É habitual o mestre contar a história em serões, perante um público de jovens e idosos. Na maior parte das vezes, conta apenas fragmentos; chega ao círculo dos aldeões, senta-se, conta a história, pára e só retoma o seu relato três meses mais tarde. Porém, por vezes, conta-a de uma só vez durante “as longas noites da estação fria”, enquanto um guitarrista o acompanha. Ou pode começar subitamente a desenvolver um dos símbolos, por ocasião de um acontecimento que tenha analogias com esse mesmo símbolo.
Diz, pois, o mestre expressamente no início da sua história: “Sou fútil, útil e instruidor”.

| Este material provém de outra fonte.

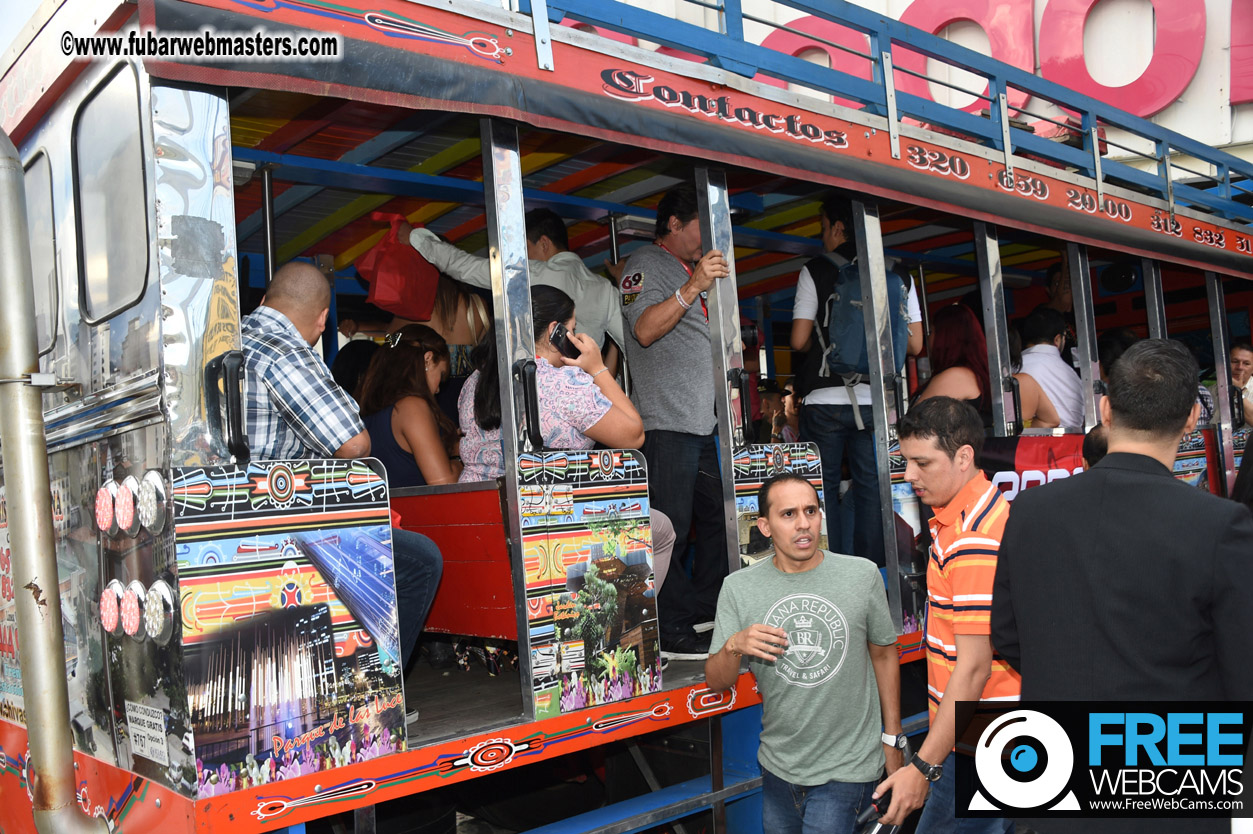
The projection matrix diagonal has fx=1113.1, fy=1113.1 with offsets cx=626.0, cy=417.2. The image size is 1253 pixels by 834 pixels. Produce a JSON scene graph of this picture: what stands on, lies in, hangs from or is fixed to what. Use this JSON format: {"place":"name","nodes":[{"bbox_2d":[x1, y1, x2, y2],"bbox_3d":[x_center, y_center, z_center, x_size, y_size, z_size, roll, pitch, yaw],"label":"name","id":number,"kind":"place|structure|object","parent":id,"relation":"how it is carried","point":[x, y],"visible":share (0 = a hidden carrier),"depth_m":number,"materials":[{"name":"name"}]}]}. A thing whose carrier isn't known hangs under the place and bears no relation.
{"place":"outdoors","nodes":[
{"label":"outdoors","id":0,"kind":"place"},
{"bbox_2d":[551,0,1252,196],"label":"building","id":1,"kind":"structure","parent":0,"point":[1178,130],"depth_m":11.45,"materials":[{"name":"white paint"}]},
{"bbox_2d":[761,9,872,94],"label":"letter","id":2,"kind":"object","parent":1,"relation":"attached to","point":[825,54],"visible":0.4,"depth_m":11.22,"materials":[{"name":"pink plastic"}]},
{"bbox_2d":[890,1,1029,117],"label":"letter","id":3,"kind":"object","parent":1,"relation":"attached to","point":[989,52],"visible":0.54,"depth_m":11.04,"materials":[{"name":"pink plastic"}]},
{"bbox_2d":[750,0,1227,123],"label":"store sign","id":4,"kind":"object","parent":1,"relation":"attached to","point":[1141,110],"visible":0.46,"depth_m":12.61,"materials":[{"name":"red"}]},
{"bbox_2d":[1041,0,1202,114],"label":"letter","id":5,"kind":"object","parent":1,"relation":"attached to","point":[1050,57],"visible":0.9,"depth_m":11.54,"materials":[{"name":"red"}]},
{"label":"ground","id":6,"kind":"structure","parent":0},
{"bbox_2d":[0,0,1252,833],"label":"bus","id":7,"kind":"object","parent":6,"relation":"on","point":[150,455],"visible":0.69,"depth_m":3.47,"materials":[{"name":"metal"}]},
{"bbox_2d":[22,150,59,354],"bbox_3d":[-2.021,-0.505,3.805,0.089,0.710,0.756,-1,-2,-43],"label":"window","id":8,"kind":"structure","parent":7,"relation":"in","point":[33,210],"depth_m":3.67,"materials":[{"name":"glass"}]},
{"bbox_2d":[0,128,109,833],"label":"exhaust pipe","id":9,"kind":"object","parent":7,"relation":"attached to","point":[6,446],"visible":1,"depth_m":2.92,"materials":[{"name":"silver metal"}]},
{"bbox_2d":[95,481,117,533],"bbox_3d":[-1.302,0.226,2.806,0.079,0.131,0.101,-1,-2,-43],"label":"tail light","id":10,"kind":"object","parent":7,"relation":"attached to","point":[109,502],"visible":0.91,"depth_m":2.78,"materials":[{"name":"red plastic"}]},
{"bbox_2d":[71,62,149,324],"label":"window","id":11,"kind":"structure","parent":7,"relation":"in","point":[84,227],"depth_m":3.08,"materials":[{"name":"glass"}]},
{"bbox_2d":[99,581,123,634],"bbox_3d":[-1.319,0.491,2.865,0.074,0.128,0.100,-1,-2,-43],"label":"tail light","id":12,"kind":"object","parent":7,"relation":"attached to","point":[114,609],"visible":0.95,"depth_m":2.84,"materials":[{"name":"red plastic"}]},
{"bbox_2d":[113,477,137,534],"bbox_3d":[-1.242,0.225,2.784,0.078,0.136,0.102,-1,-2,-43],"label":"tail light","id":13,"kind":"object","parent":7,"relation":"attached to","point":[123,509],"visible":0.97,"depth_m":2.75,"materials":[{"name":"red plastic"}]},
{"bbox_2d":[119,582,145,638],"bbox_3d":[-1.238,0.487,2.803,0.078,0.135,0.101,-1,-2,-43],"label":"tail light","id":14,"kind":"object","parent":7,"relation":"attached to","point":[131,623],"visible":0.97,"depth_m":2.78,"materials":[{"name":"red plastic"}]},
{"bbox_2d":[125,701,170,767],"bbox_3d":[-1.217,0.800,2.830,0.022,0.136,0.229,-1,-2,-43],"label":"sticker","id":15,"kind":"object","parent":7,"relation":"attached to","point":[143,728],"visible":0.99,"depth_m":2.82,"materials":[{"name":"white"}]},
{"bbox_2d":[134,471,167,534],"bbox_3d":[-1.177,0.210,2.748,0.078,0.151,0.119,-1,-2,-43],"label":"tail light","id":16,"kind":"object","parent":7,"relation":"attached to","point":[155,480],"visible":0.97,"depth_m":2.72,"materials":[{"name":"plastic"}]},
{"bbox_2d":[143,580,176,645],"bbox_3d":[-1.158,0.482,2.753,0.084,0.153,0.117,-1,-2,-43],"label":"tail light","id":17,"kind":"object","parent":7,"relation":"attached to","point":[158,633],"visible":0.98,"depth_m":2.73,"materials":[{"name":"plastic"}]},
{"bbox_2d":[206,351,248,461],"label":"grab handle","id":18,"kind":"object","parent":7,"relation":"attached to","point":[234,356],"visible":0.95,"depth_m":2.78,"materials":[{"name":"black"}]},
{"bbox_2d":[172,457,401,793],"bbox_3d":[-0.857,0.511,2.868,0.633,0.800,0.028,-1,-2,-43],"label":"panel","id":19,"kind":"object","parent":7,"relation":"attached to","point":[319,533],"visible":0.97,"depth_m":2.84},
{"bbox_2d":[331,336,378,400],"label":"person","id":20,"kind":"object","parent":7,"relation":"in","point":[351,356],"visible":0.21,"depth_m":4.99},
{"bbox_2d":[390,479,516,644],"bbox_3d":[-0.734,0.552,4.096,0.648,0.631,1.130,-1,-2,-43],"label":"bench","id":21,"kind":"object","parent":7,"relation":"in","point":[467,533],"visible":0.4,"depth_m":3.90,"materials":[{"name":"red wood"}]},
{"bbox_2d":[236,263,443,686],"bbox_3d":[-0.994,0.220,3.319,0.808,1.309,0.587,-3,-1,26],"label":"man","id":22,"kind":"object","parent":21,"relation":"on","point":[288,285],"visible":0.46,"depth_m":3.18},
{"bbox_2d":[360,325,463,488],"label":"woman","id":23,"kind":"object","parent":21,"relation":"on","point":[400,426],"visible":0.61,"depth_m":4.41},
{"bbox_2d":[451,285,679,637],"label":"woman","id":24,"kind":"object","parent":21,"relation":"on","point":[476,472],"visible":0.47,"depth_m":3.84},
{"bbox_2d":[548,323,580,360],"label":"smartphone","id":25,"kind":"object","parent":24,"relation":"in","point":[567,341],"visible":0.82,"depth_m":3.95,"materials":[{"name":"black plastic"}]},
{"bbox_2d":[425,274,491,412],"bbox_3d":[-0.780,-0.230,5.065,0.424,1.142,0.443,-1,-2,-43],"label":"woman","id":26,"kind":"object","parent":7,"relation":"in","point":[454,297],"visible":0.35,"depth_m":5.01},
{"bbox_2d":[400,210,624,363],"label":"man","id":27,"kind":"object","parent":7,"relation":"on","point":[572,258],"visible":0.37,"depth_m":4.60},
{"bbox_2d":[354,214,439,322],"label":"red bag","id":28,"kind":"object","parent":27,"relation":"in","point":[393,288],"visible":0.89,"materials":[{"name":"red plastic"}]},
{"bbox_2d":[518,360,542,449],"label":"grab handle","id":29,"kind":"object","parent":7,"relation":"attached to","point":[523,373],"visible":0.96,"depth_m":3.41,"materials":[{"name":"black metal"}]},
{"bbox_2d":[519,448,660,717],"bbox_3d":[-0.095,0.507,3.497,0.553,0.807,0.023,-1,-2,-43],"label":"panel","id":30,"kind":"object","parent":7,"relation":"attached to","point":[641,502],"visible":0.99,"depth_m":3.48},
{"bbox_2d":[615,180,737,659],"bbox_3d":[0.238,-0.017,4.565,0.612,1.898,0.602,-1,-2,-43],"label":"man","id":31,"kind":"object","parent":7,"relation":"on","point":[665,310],"visible":0.87,"depth_m":4.42},
{"bbox_2d":[732,440,826,568],"bbox_3d":[0.592,0.414,4.268,0.530,0.639,0.026,-1,-2,-43],"label":"panel","id":32,"kind":"object","parent":7,"relation":"attached to","point":[751,497],"visible":0.4,"depth_m":4.22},
{"bbox_2d":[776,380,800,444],"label":"person","id":33,"kind":"object","parent":7,"relation":"in","point":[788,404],"visible":0.34,"depth_m":7.52},
{"bbox_2d":[790,196,922,568],"bbox_3d":[1.076,-0.123,5.205,0.631,1.782,0.629,-1,-2,-43],"label":"man","id":34,"kind":"object","parent":7,"relation":"on","point":[827,395],"visible":0.6,"depth_m":5.08},
{"bbox_2d":[810,247,912,385],"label":"backpack","id":35,"kind":"object","parent":34,"relation":"on","point":[852,339],"visible":0.6,"depth_m":4.95,"materials":[{"name":"fabric"}]},
{"bbox_2d":[516,0,1252,239],"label":"blue railing","id":36,"kind":"object","parent":7,"relation":"on","point":[989,76],"visible":0.53,"depth_m":5.34,"materials":[{"name":"blue metal"}]},
{"bbox_2d":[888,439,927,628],"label":"panel","id":37,"kind":"object","parent":7,"relation":"attached to","point":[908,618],"visible":0.34,"depth_m":4.79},
{"bbox_2d":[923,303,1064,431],"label":"woman","id":38,"kind":"object","parent":7,"relation":"in","point":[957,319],"visible":0.4,"depth_m":5.63},
{"bbox_2d":[977,433,1087,501],"bbox_3d":[2.008,0.322,5.438,0.658,0.448,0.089,-1,-2,-43],"label":"banner","id":39,"kind":"object","parent":7,"relation":"attached to","point":[1038,451],"visible":0.35,"depth_m":5.44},
{"bbox_2d":[1014,307,1084,431],"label":"man","id":40,"kind":"object","parent":7,"relation":"in","point":[1055,356],"visible":0.54,"depth_m":6.20},
{"bbox_2d":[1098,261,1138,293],"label":"loudspeaker","id":41,"kind":"object","parent":7,"relation":"attached to","point":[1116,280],"visible":0.77,"depth_m":6.95,"materials":[{"name":"black"}]},
{"bbox_2d":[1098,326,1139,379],"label":"person","id":42,"kind":"object","parent":7,"relation":"in","point":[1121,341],"visible":0.17,"depth_m":6.52},
{"bbox_2d":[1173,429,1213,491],"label":"advertising panel","id":43,"kind":"object","parent":7,"relation":"attached to","point":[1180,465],"visible":0.25,"depth_m":6.36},
{"bbox_2d":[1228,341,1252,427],"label":"man","id":44,"kind":"object","parent":7,"relation":"in","point":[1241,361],"visible":0.57,"depth_m":7.31},
{"bbox_2d":[705,474,907,833],"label":"man","id":45,"kind":"object","parent":6,"relation":"on","point":[754,628],"visible":0.99,"depth_m":3.42},
{"bbox_2d":[867,397,1024,833],"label":"man","id":46,"kind":"object","parent":6,"relation":"on","point":[982,558],"visible":0.92,"depth_m":3.11},
{"bbox_2d":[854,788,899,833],"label":"phone","id":47,"kind":"object","parent":46,"relation":"in","point":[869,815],"visible":0.63,"depth_m":3.16,"materials":[{"name":"black"}]},
{"bbox_2d":[1082,424,1109,469],"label":"person","id":48,"kind":"object","parent":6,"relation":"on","point":[1099,438],"visible":0.1,"depth_m":4.68},
{"bbox_2d":[988,338,1252,833],"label":"man","id":49,"kind":"object","parent":6,"relation":"on","point":[1102,506],"visible":0.99,"depth_m":2.43},
{"bbox_2d":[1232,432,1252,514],"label":"person","id":50,"kind":"object","parent":6,"relation":"on","point":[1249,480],"visible":0.37,"depth_m":4.76}
]}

No entanto, ele não contará Kaydara da mesma forma para crianças ou para eruditos. Há um resumo do conto para os ouvintes não informados, e um conto esotérico a que só faz alusão perante aqueles que o conhecem ou são capazes de o compreender. Qualquer pessoa pode ter acesso ao conto. Depende apenas do seu grau de maturidade intelectual. É assim que o cativo ou o servo conseguem muitas vezes tornar-se os herdeiros espirituais do seu senhor, porque a vida lhes deu a oportunidade de o ouvir mais vezes do que qualquer outra pessoa.

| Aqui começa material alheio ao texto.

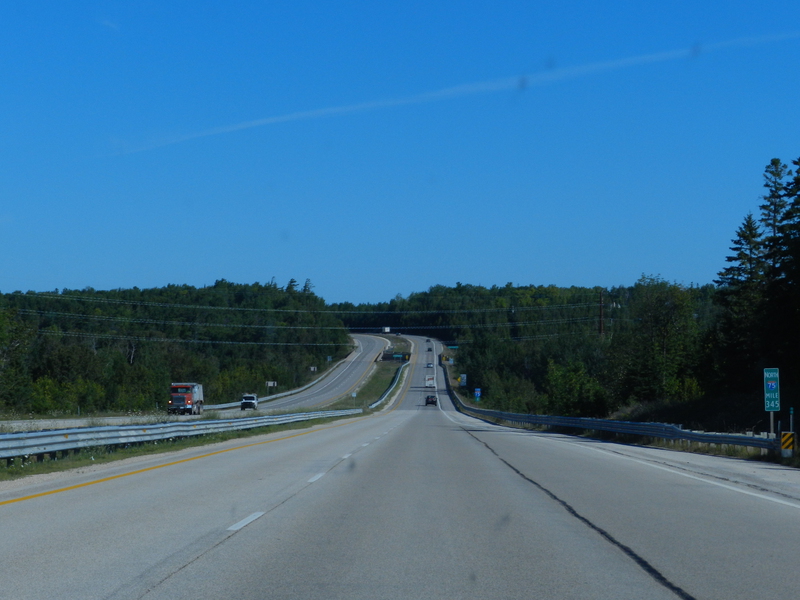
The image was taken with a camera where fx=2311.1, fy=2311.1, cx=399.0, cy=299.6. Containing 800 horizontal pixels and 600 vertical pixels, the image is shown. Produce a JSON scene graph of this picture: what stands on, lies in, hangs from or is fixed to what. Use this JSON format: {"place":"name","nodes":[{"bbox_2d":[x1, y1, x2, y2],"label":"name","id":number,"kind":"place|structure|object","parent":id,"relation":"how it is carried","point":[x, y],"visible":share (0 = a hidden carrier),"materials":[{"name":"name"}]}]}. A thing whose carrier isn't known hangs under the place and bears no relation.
{"place":"outdoors","nodes":[
{"label":"outdoors","id":0,"kind":"place"},
{"bbox_2d":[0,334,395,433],"label":"highway","id":1,"kind":"structure","parent":0,"point":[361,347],"materials":[{"name":"grey concrete"}]},
{"bbox_2d":[169,382,204,414],"label":"truck","id":2,"kind":"object","parent":1,"relation":"on","point":[194,397],"visible":0.86,"materials":[{"name":"red metal"}]},
{"bbox_2d":[240,393,258,410],"label":"white truck","id":3,"kind":"object","parent":1,"relation":"on","point":[244,402],"visible":0.94,"materials":[{"name":"white metal"}]},
{"bbox_2d":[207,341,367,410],"label":"guardrail","id":4,"kind":"object","parent":1,"relation":"on","point":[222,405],"visible":0.56,"materials":[{"name":"metal"}]},
{"bbox_2d":[382,327,390,333],"label":"truck","id":5,"kind":"object","parent":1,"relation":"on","point":[386,330],"visible":0.75,"materials":[{"name":"white metal"}]},
{"bbox_2d":[0,331,798,599],"label":"road","id":6,"kind":"structure","parent":0,"point":[184,568],"materials":[{"name":"grey concrete"}]},
{"bbox_2d":[1,409,360,466],"label":"guardrail","id":7,"kind":"object","parent":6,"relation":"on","point":[30,437],"visible":0.85,"materials":[{"name":"grey metal"}]},
{"bbox_2d":[351,391,356,398],"label":"small sign","id":8,"kind":"object","parent":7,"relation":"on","point":[355,394],"visible":0.94,"materials":[{"name":"white metal"}]},
{"bbox_2d":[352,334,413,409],"label":"grass median","id":9,"kind":"object","parent":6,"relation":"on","point":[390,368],"visible":0.55,"materials":[{"name":"green plant"}]},
{"bbox_2d":[369,361,408,407],"label":"guardrail","id":10,"kind":"object","parent":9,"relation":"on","point":[391,387],"visible":0.66,"materials":[{"name":"metal"}]},
{"bbox_2d":[392,353,403,358],"label":"sign","id":11,"kind":"object","parent":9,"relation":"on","point":[396,355],"visible":0.93,"materials":[{"name":"green metal"}]},
{"bbox_2d":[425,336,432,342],"label":"car","id":12,"kind":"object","parent":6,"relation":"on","point":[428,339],"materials":[{"name":"black metal"}]},
{"bbox_2d":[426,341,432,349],"label":"car","id":13,"kind":"object","parent":6,"relation":"on","point":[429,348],"visible":0.92,"materials":[{"name":"black metal"}]},
{"bbox_2d":[424,374,435,388],"label":"truck","id":14,"kind":"object","parent":6,"relation":"on","point":[428,380],"visible":0.96,"materials":[{"name":"white metal"}]},
{"bbox_2d":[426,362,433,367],"label":"car","id":15,"kind":"object","parent":6,"relation":"on","point":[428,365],"visible":0.96,"materials":[{"name":"white metal"}]},
{"bbox_2d":[424,394,437,405],"label":"car","id":16,"kind":"object","parent":6,"relation":"on","point":[433,400],"visible":0.97,"materials":[{"name":"black metal"}]},
{"bbox_2d":[0,0,799,302],"label":"sky","id":17,"kind":"structure","parent":0,"point":[63,279],"materials":[{"name":"blue"}]},
{"bbox_2d":[109,30,799,154],"label":"contrail","id":18,"kind":"object","parent":17,"relation":"in","point":[265,120],"visible":0.9,"materials":[{"name":"white"}]},
{"bbox_2d":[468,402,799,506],"label":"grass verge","id":19,"kind":"structure","parent":0,"point":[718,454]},
{"bbox_2d":[457,374,467,386],"label":"road sign","id":20,"kind":"object","parent":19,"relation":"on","point":[464,380],"visible":0.84,"materials":[{"name":"metal"}]},
{"bbox_2d":[473,388,481,399],"label":"blue sign","id":21,"kind":"object","parent":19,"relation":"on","point":[477,392],"visible":0.94,"materials":[{"name":"blue metal"}]},
{"bbox_2d":[543,356,606,417],"label":"tree","id":22,"kind":"object","parent":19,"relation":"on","point":[559,385],"visible":0.95,"materials":[{"name":"green plant"}]},
{"bbox_2d":[441,356,774,451],"label":"guardrail","id":23,"kind":"object","parent":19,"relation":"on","point":[512,415],"visible":0.85,"materials":[{"name":"metal"}]},
{"bbox_2d":[714,213,767,392],"label":"tree","id":24,"kind":"object","parent":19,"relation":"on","point":[741,244],"visible":0.75,"materials":[{"name":"plant"}]},
{"bbox_2d":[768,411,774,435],"label":"sign post","id":25,"kind":"object","parent":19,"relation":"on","point":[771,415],"visible":0.51,"materials":[{"name":"metal"}]},
{"bbox_2d":[763,368,779,410],"label":"green sign","id":26,"kind":"object","parent":25,"relation":"attached to","point":[771,373],"visible":0.98,"materials":[{"name":"green metal"}]},
{"bbox_2d":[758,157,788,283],"label":"tree","id":27,"kind":"object","parent":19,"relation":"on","point":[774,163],"visible":0.53,"materials":[{"name":"green plant"}]},
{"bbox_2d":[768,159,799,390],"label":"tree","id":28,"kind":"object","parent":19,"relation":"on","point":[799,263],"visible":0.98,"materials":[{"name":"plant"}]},
{"bbox_2d":[780,430,795,455],"label":"marker","id":29,"kind":"object","parent":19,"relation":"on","point":[790,434],"visible":0.96,"materials":[{"name":"yellow metal"}]},
{"bbox_2d":[788,407,794,434],"label":"marker post","id":30,"kind":"object","parent":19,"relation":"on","point":[790,419],"visible":0.75,"materials":[{"name":"metal"}]},
{"label":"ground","id":31,"kind":"structure","parent":0},
{"bbox_2d":[0,280,347,414],"label":"forest","id":32,"kind":"object","parent":31,"relation":"on","point":[50,365],"visible":0.78,"materials":[{"name":"green wood"}]},
{"bbox_2d":[0,306,34,412],"label":"tree","id":33,"kind":"object","parent":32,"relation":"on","point":[2,335],"visible":0.97,"materials":[{"name":"green plant"}]},
{"bbox_2d":[265,380,276,387],"label":"road sign","id":34,"kind":"object","parent":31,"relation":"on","point":[269,384],"visible":0.89,"materials":[{"name":"white"}]},
{"bbox_2d":[309,365,317,371],"label":"road sign","id":35,"kind":"object","parent":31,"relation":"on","point":[312,368],"visible":0.87,"materials":[{"name":"white"}]},
{"bbox_2d":[441,356,454,364],"label":"road sign","id":36,"kind":"object","parent":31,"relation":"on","point":[451,362],"visible":0.84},
{"bbox_2d":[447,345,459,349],"label":"road sign","id":37,"kind":"object","parent":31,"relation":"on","point":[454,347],"visible":0.77,"materials":[{"name":"teal metal"}]},
{"bbox_2d":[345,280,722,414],"label":"forest","id":38,"kind":"object","parent":31,"relation":"on","point":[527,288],"visible":0.4,"materials":[{"name":"green wood"}]},
{"bbox_2d":[597,290,604,337],"label":"utility pole","id":39,"kind":"object","parent":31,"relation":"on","point":[600,303],"visible":0.55,"materials":[{"name":"brown wood"}]},
{"bbox_2d":[1,294,603,319],"label":"power line","id":40,"kind":"object","parent":39,"relation":"attached to","point":[222,308],"visible":0.96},
{"bbox_2d":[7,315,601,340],"label":"power line","id":41,"kind":"object","parent":39,"relation":"attached to","point":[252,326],"visible":0.88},
{"bbox_2d":[611,278,703,403],"label":"tree","id":42,"kind":"object","parent":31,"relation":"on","point":[663,320],"visible":0.96,"materials":[{"name":"green plant"}]}
]}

Um mestre sem herdeiro pode também deixar os seus conhecimentos à sua filha, que, por sua vez, iniciará a sociedade. E este é apenas um dos indícios do estatuto da mulher Fula, tão privilegiada entre as de outras etnias africanas!
No entanto, as mulheres interessam-se pouco pelas ciências místicas, preferindo geralmente dedicar-se aos segredos da cozinha (que, aliás, é sagrada, com todo um ritual), e há poucas mulheres “iniciadas” na sociedade Fula. (Mas este “desinteresse” é, sem dúvida, o resultado de um condicionamento, e não devemos julgar prematuramente a falta de capacidade de uma mulher para penetrar na filosofia do seu grupo).
Assim, em princípio, qualquer indivíduo do grupo pode tornar-se um “iniciado”, consoante o tempo que consagra à escuta do mestre e o grau de compreensão que a sua inteligência poderá alcançar. Com base nestes dois critérios, dá-se uma selecção natural que faz com que, em cada dez adeptos, apenas um ou dois consigam evoluir com desenvoltura nos arcanos desse magistral ensinamento.
Mas não nos deixemos iludir! O facto de ser oral, “igualitário” e anedótico, não significa que seja fácil de ensinar.»